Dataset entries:
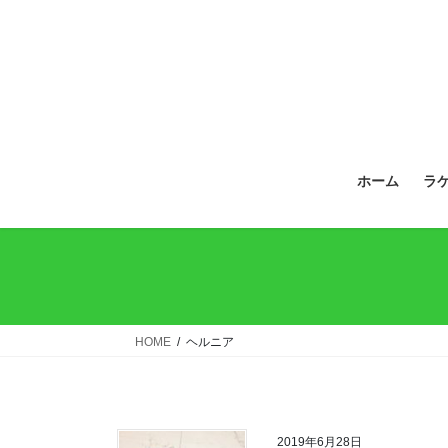
ホーム
ラ
HOME
ヘルニア
2019年6月28日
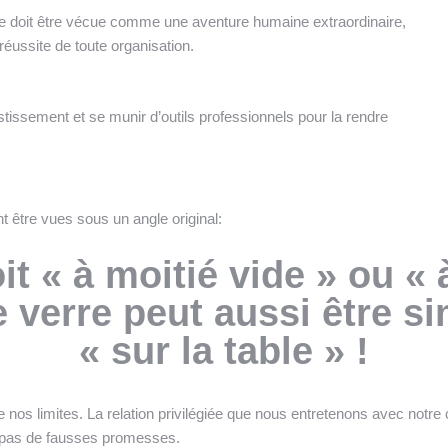
se doit être vécue comme une aventure humaine extraordinaire,
éussite de toute organisation.
tissement et se munir d’outils professionnels pour la rendre
t être vues sous un angle original:
oit « à moitié vide » ou « 
le verre peut aussi être 
« sur la table » !
 limites. La relation privilégiée que nous entretenons avec notre clie
s pas de fausses promesses.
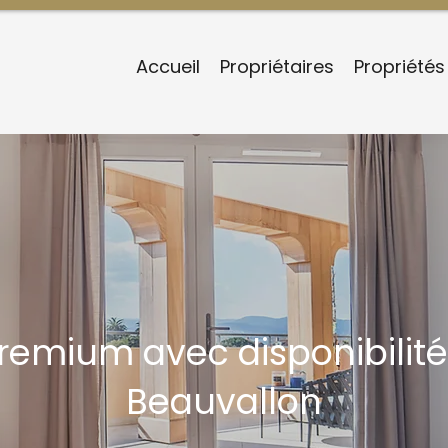
Accueil
Propriétaires
Propriétés
remium avec disponibili
Beauvallon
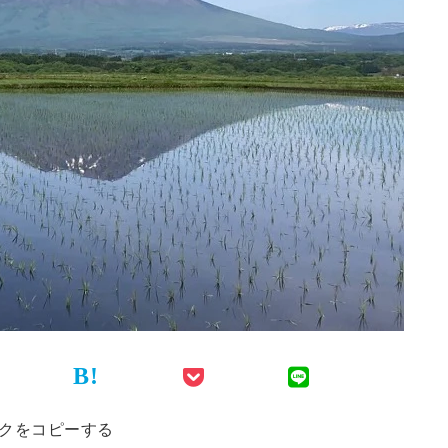
B!
クをコピーする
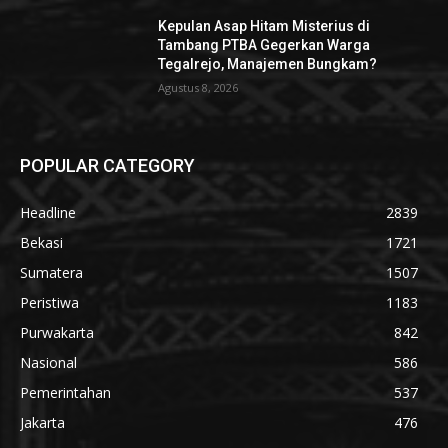
Kepulan Asap Hitam Misterius di
Tambang PTBA Gegerkan Warga
Tegalrejo, Manajemen Bungkam?
Agustus 8, 2026
POPULAR CATEGORY
Headline
2839
Bekasi
1721
Sumatera
1507
Peristiwa
1183
Purwakarta
842
Nasional
586
Pemerintahan
537
Jakarta
476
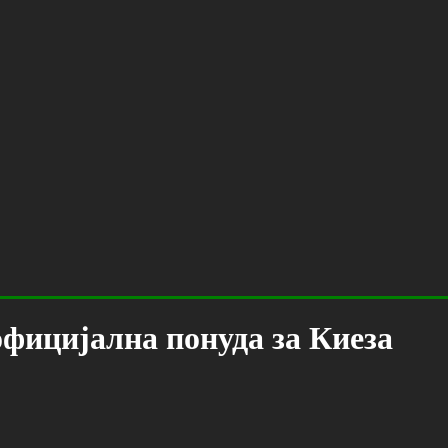
официјална понуда за Киеза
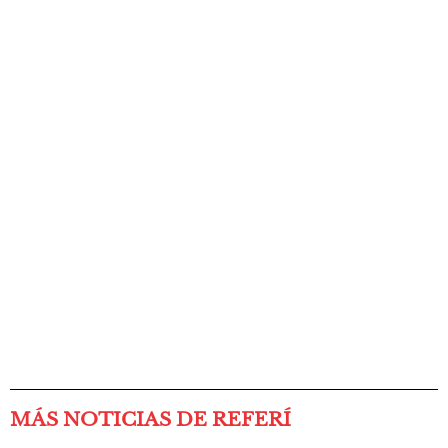
MÁS NOTICIAS DE REFERÍ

**WHAT THE EXERCISE ASKS**:
Rewrite all of these lines with "Headline" replaced by "Top Stories" and nothing else altered. Omit the pictures from your answer.

**YOUR RESPONSE**:
ホーム
ラ
HOME
ヘルニア
2019年6月28日
se doit être vécue comme une aventure humaine extraordinaire,
éussite de toute organisation.
tissement et se munir d’outils professionnels pour la rendre
t être vues sous un angle original:
oit « à moitié vide » ou « 
le verre peut aussi être 
« sur la table » !
 limites. La relation privilégiée que nous entretenons avec notre clie
s pas de fausses promesses.
Accueil
Propriétaires
Propriétés
remium avec disponibili
Beauvallon
B!
クをコピーする
Kepulan Asap Hitam Misterius di
Tambang PTBA Gegerkan Warga
Tegalrejo, Manajemen Bungkam?
Agustus 8, 2026
POPULAR CATEGORY
Top Stories
2839
Bekasi
1721
Sumatera
1507
Peristiwa
1183
Purwakarta
842
Nasional
586
Pemerintahan
537
Jakarta
476
официјална понуда за Киеза
MÁS NOTICIAS DE REFERÍ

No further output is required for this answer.